Look through the data below. Show each line where the string "left" occurs.

+++

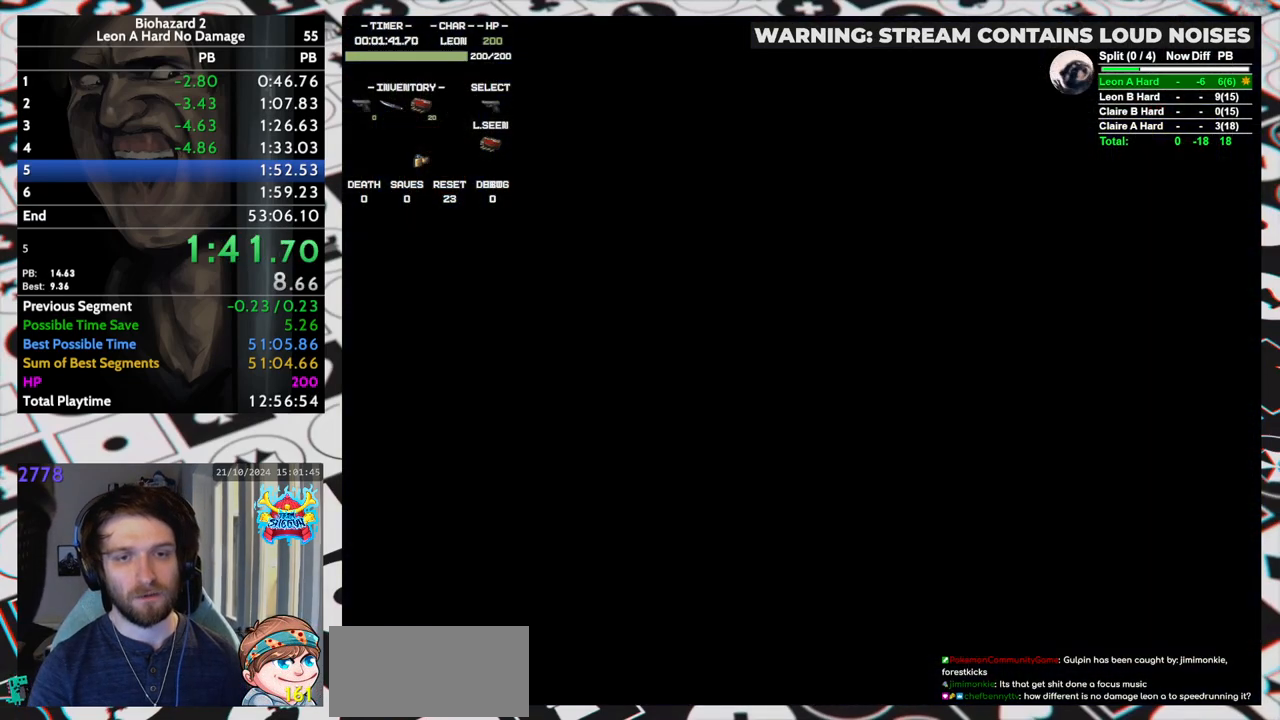
{"keys": ["yep"], "events": [[50, "yep", "up"], [150, "inv", "down"], [150, "run", "up"], [233, "inv", "up"], [433, "yep", "down"]]}
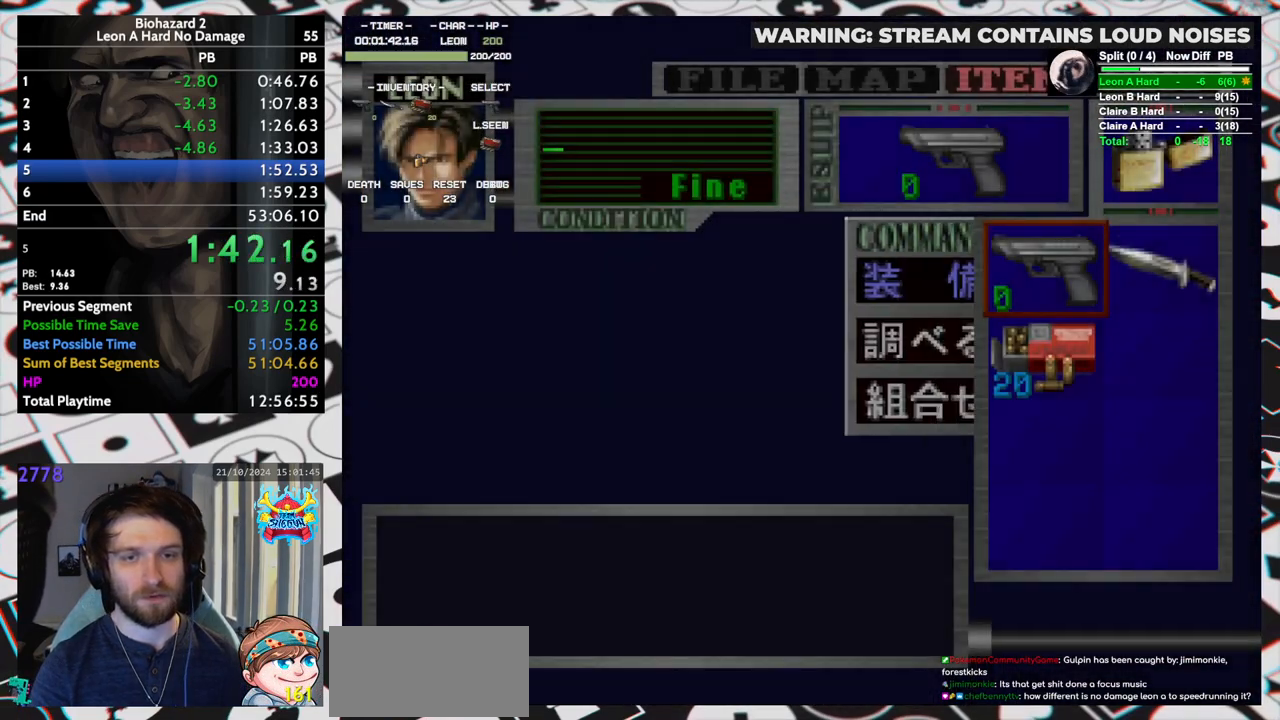
{"keys": [], "events": [[33, "yep", "up"], [117, "down", "down"], [167, "down", "up"], [267, "down", "down"], [300, "down", "up"], [300, "yep", "down"], [400, "down", "down"], [400, "yep", "up"], [450, "yep", "down"], [500, "down", "up"], [500, "yep", "up"]]}
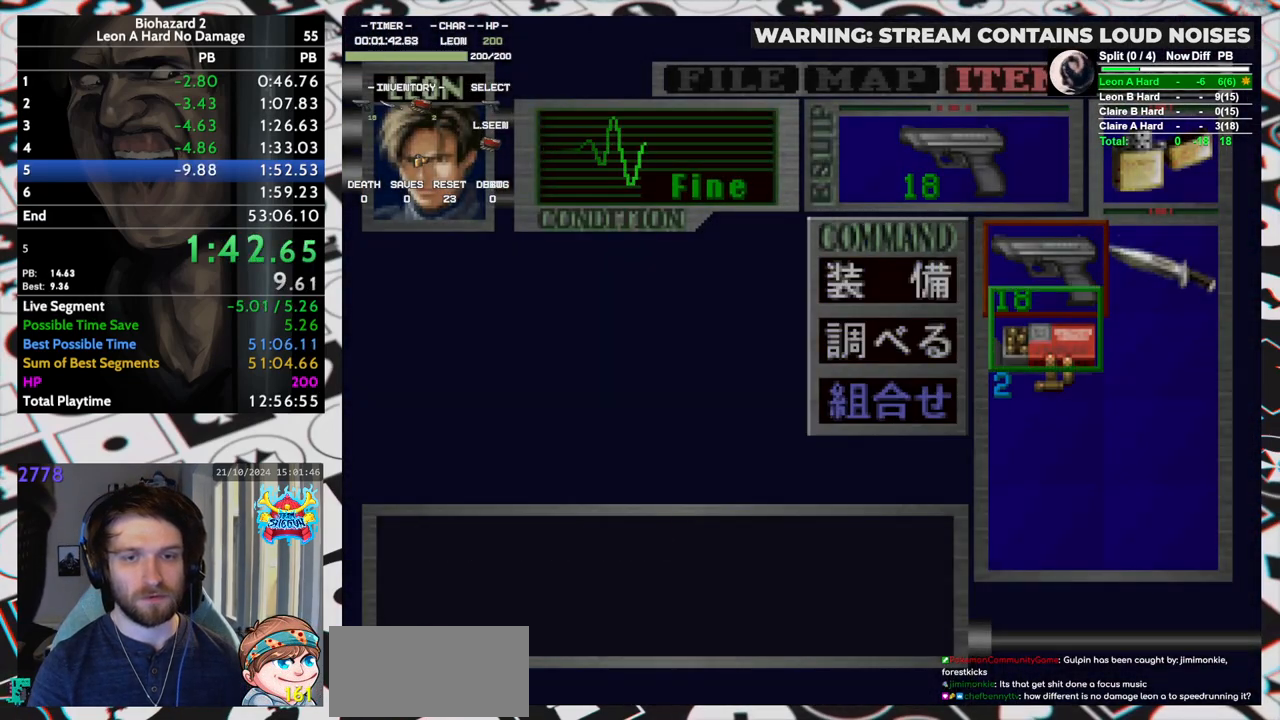
{"keys": [], "events": [[217, "inv", "down"], [317, "inv", "up"], [367, "inv", "down"], [500, "inv", "up"]]}
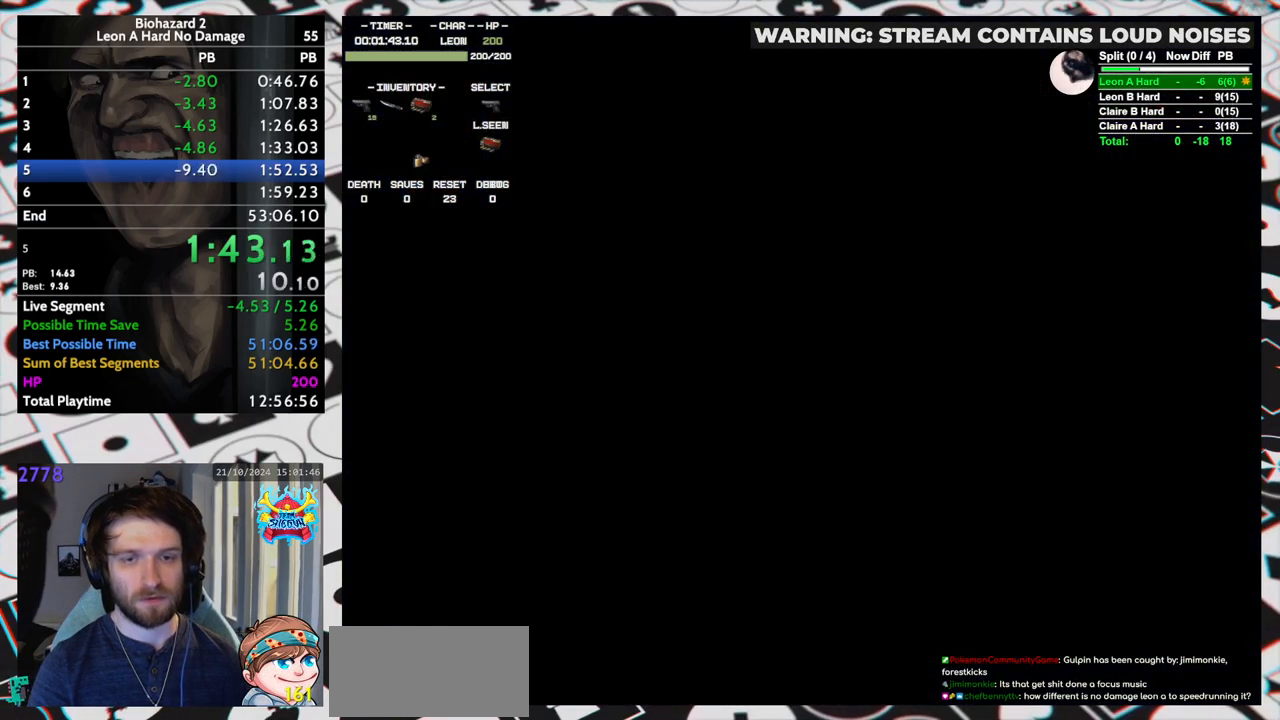
{"keys": ["aim"], "events": [[50, "inv", "down"], [100, "inv", "up"], [233, "aim", "down"]]}
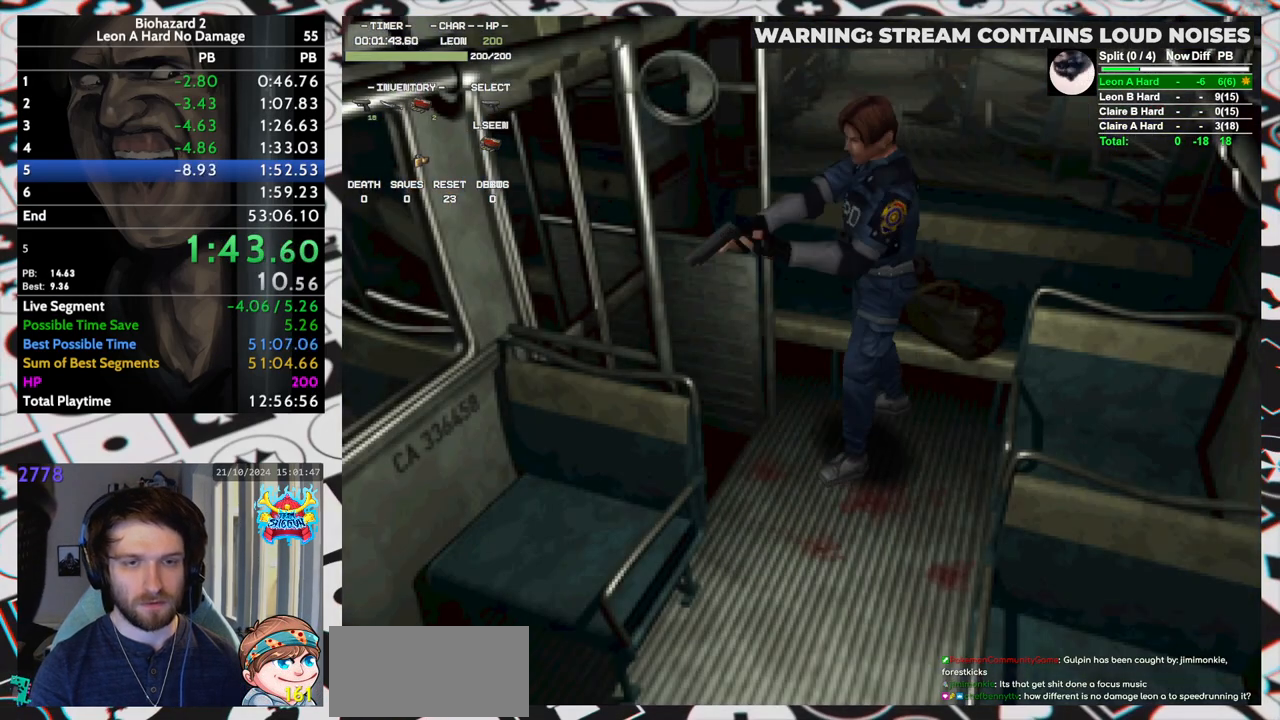
{"keys": ["aim", "down", "left", "yep"], "events": [[33, "down", "down"], [300, "yep", "down"], [450, "left", "down"]]}
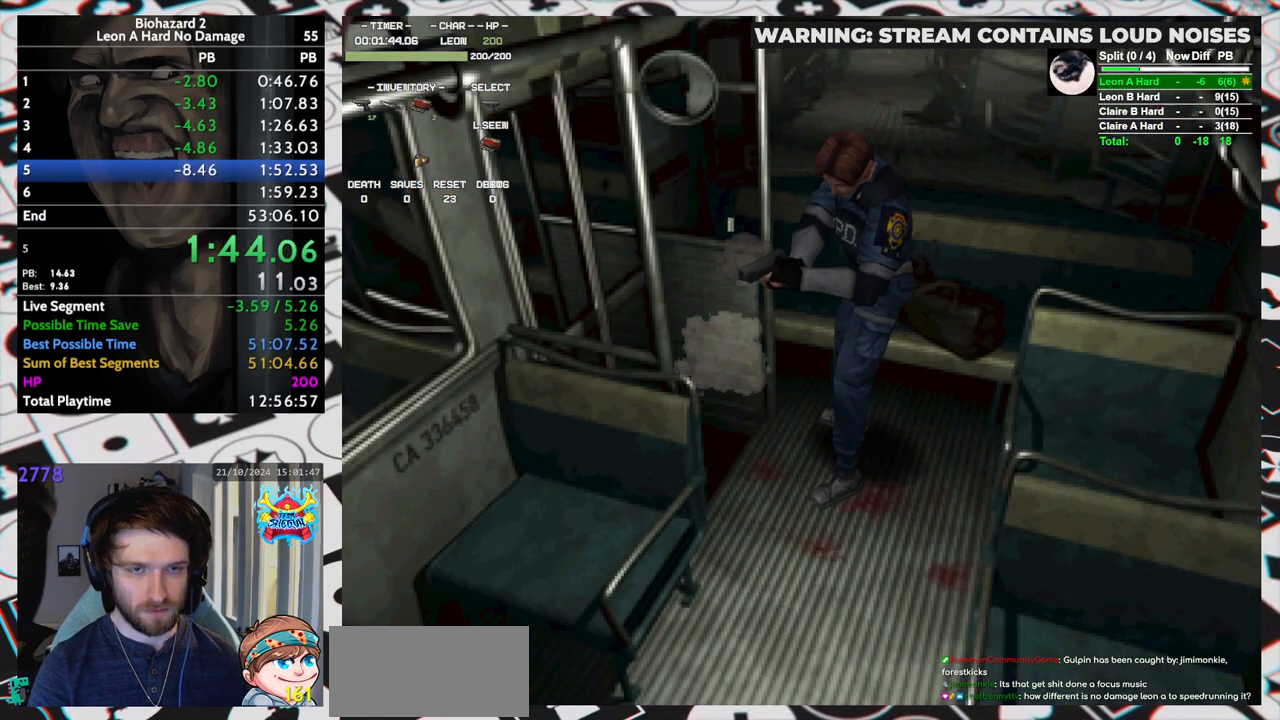
{"keys": ["aim", "down", "left", "yep"], "events": [[217, "aim", "up"], [267, "aim", "down"], [317, "aim", "up"], [367, "aim", "down"], [417, "aim", "up"], [467, "aim", "down"]]}
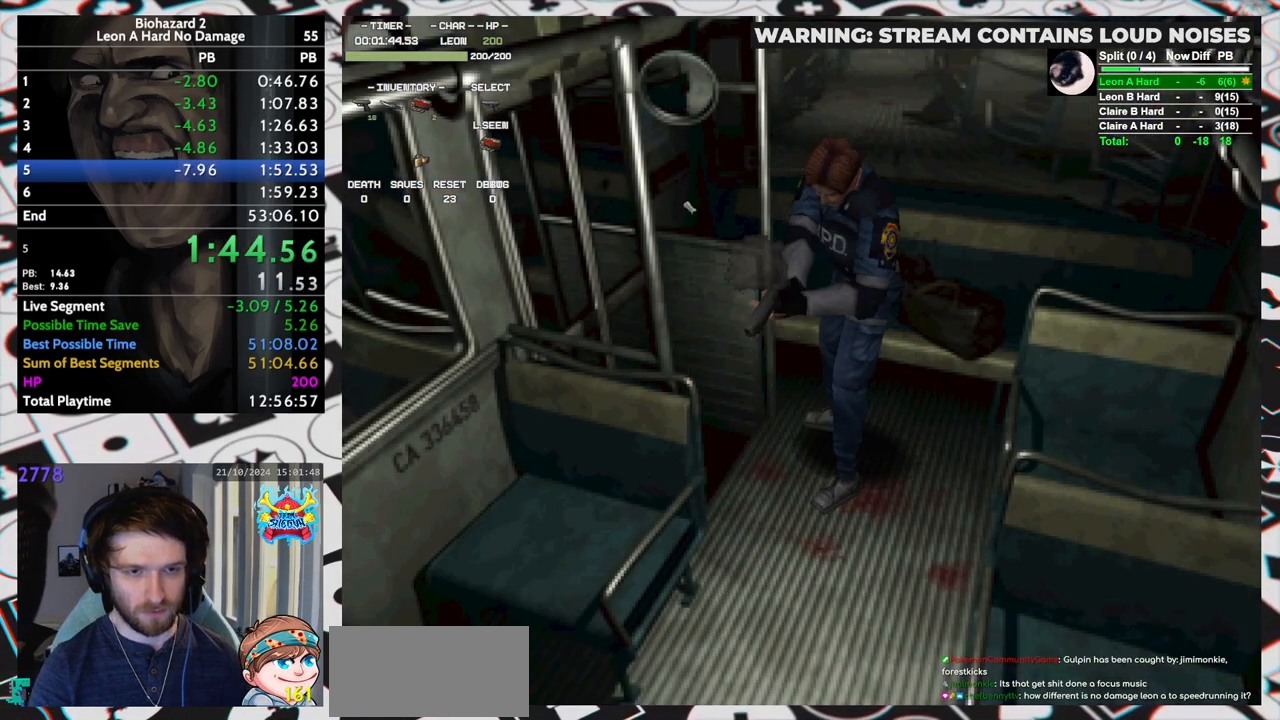
{"keys": ["down", "yep"], "events": [[150, "aim", "up"], [200, "aim", "down"], [250, "aim", "up"], [283, "aim", "down"], [333, "aim", "up"], [383, "aim", "down"], [433, "left", "up"], [483, "aim", "up"]]}
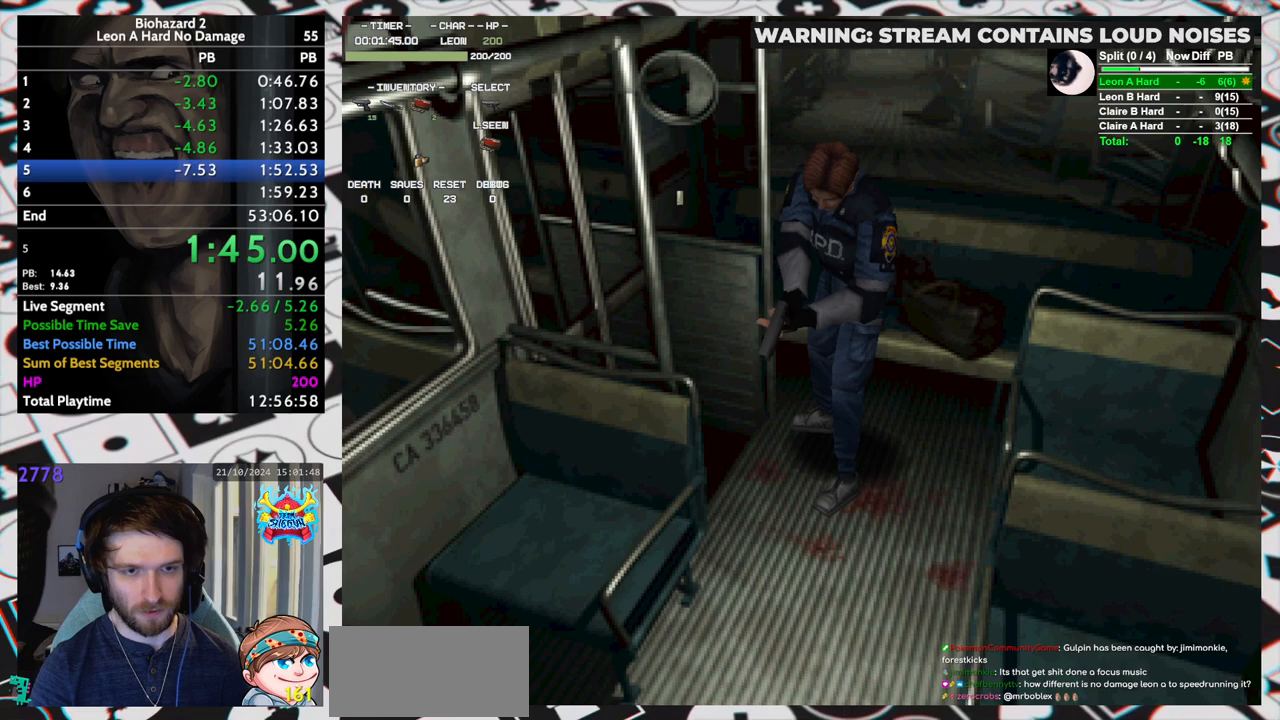
{"keys": ["aim", "down", "yep"], "events": [[17, "aim", "down"], [67, "aim", "up"], [117, "aim", "down"], [167, "aim", "up"], [217, "aim", "down"], [250, "aim", "up"], [300, "aim", "down"], [350, "aim", "up"], [400, "aim", "down"], [433, "aim", "up"], [500, "aim", "down"]]}
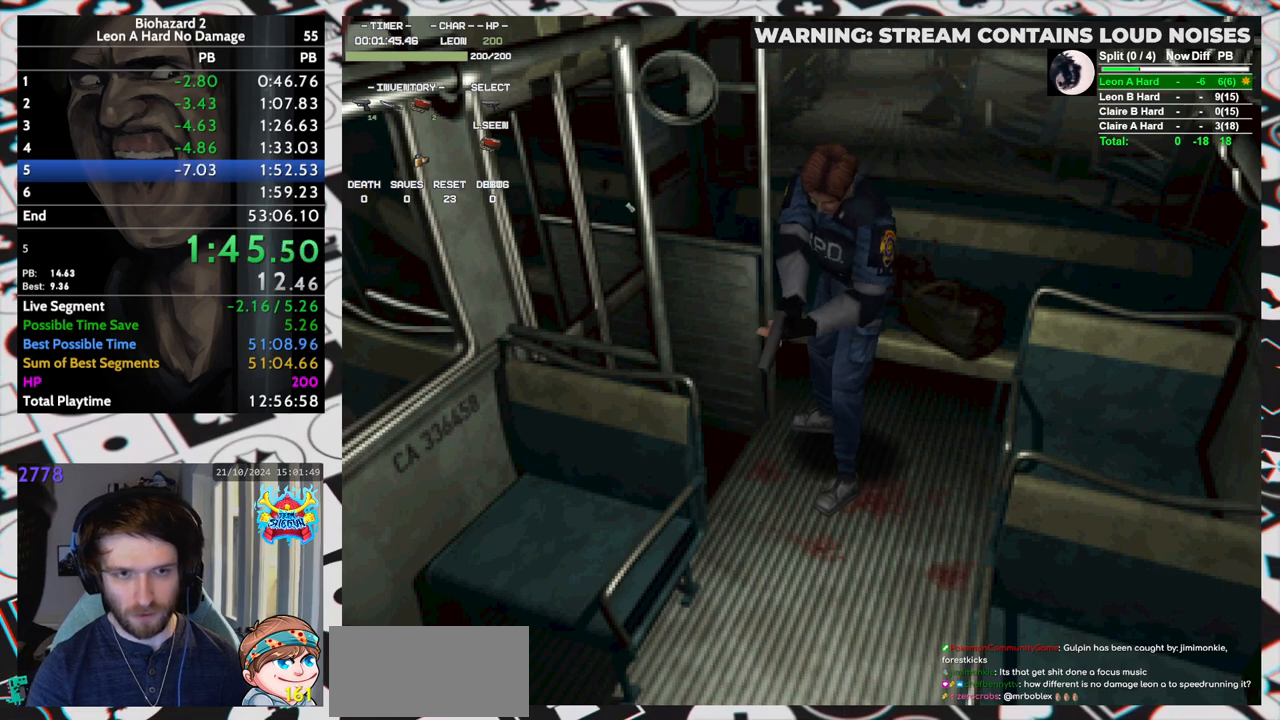
{"keys": ["run", "up"], "events": [[33, "aim", "up"], [83, "aim", "down"], [133, "aim", "up"], [133, "yep", "up"], [183, "down", "up"], [367, "up", "down"], [417, "run", "down"]]}
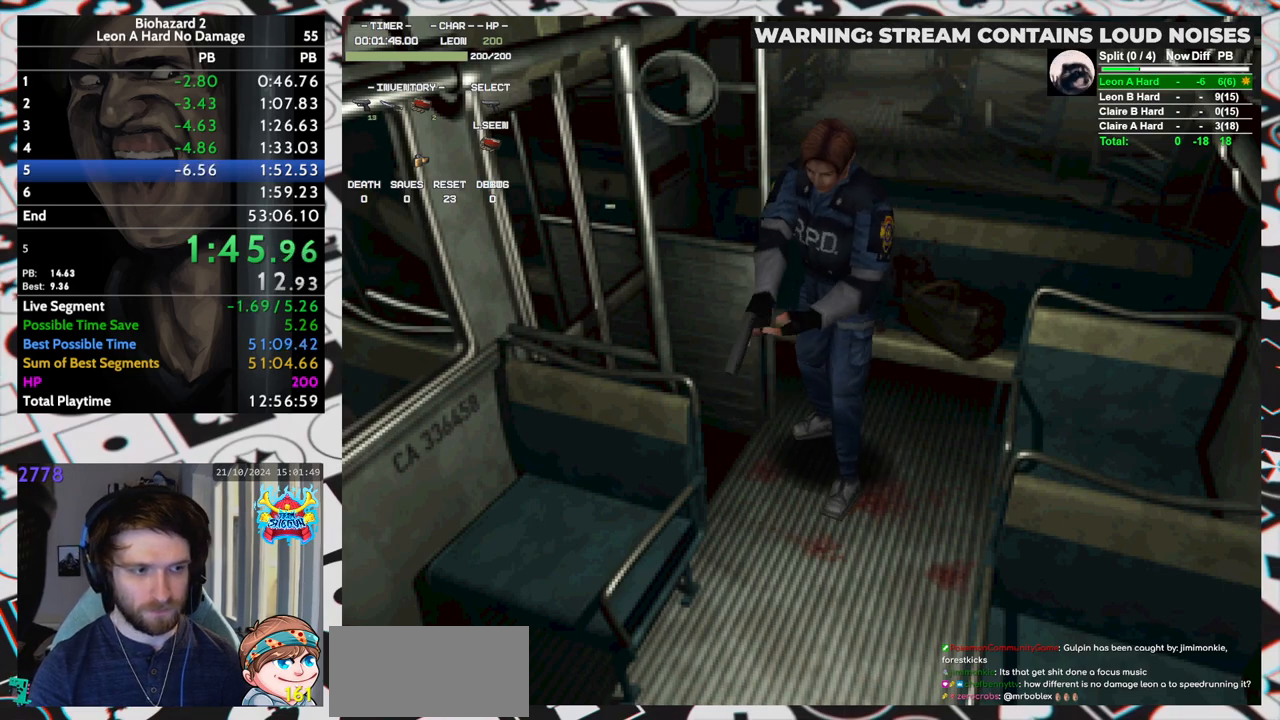
{"keys": ["run", "up"], "events": [[200, "left", "down"], [383, "left", "up"]]}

+++

> [SOLVED PROBLEM]:
{"keys": ["aim", "down", "left", "yep"], "events": [[33, "down", "down"], [300, "yep", "down"], [450, "left", "down"]]}
{"keys": ["aim", "down", "left", "yep"], "events": [[217, "aim", "up"], [267, "aim", "down"], [317, "aim", "up"], [367, "aim", "down"], [417, "aim", "up"], [467, "aim", "down"]]}
{"keys": ["down", "yep"], "events": [[150, "aim", "up"], [200, "aim", "down"], [250, "aim", "up"], [283, "aim", "down"], [333, "aim", "up"], [383, "aim", "down"], [433, "left", "up"], [483, "aim", "up"]]}
{"keys": ["run", "up"], "events": [[200, "left", "down"], [383, "left", "up"]]}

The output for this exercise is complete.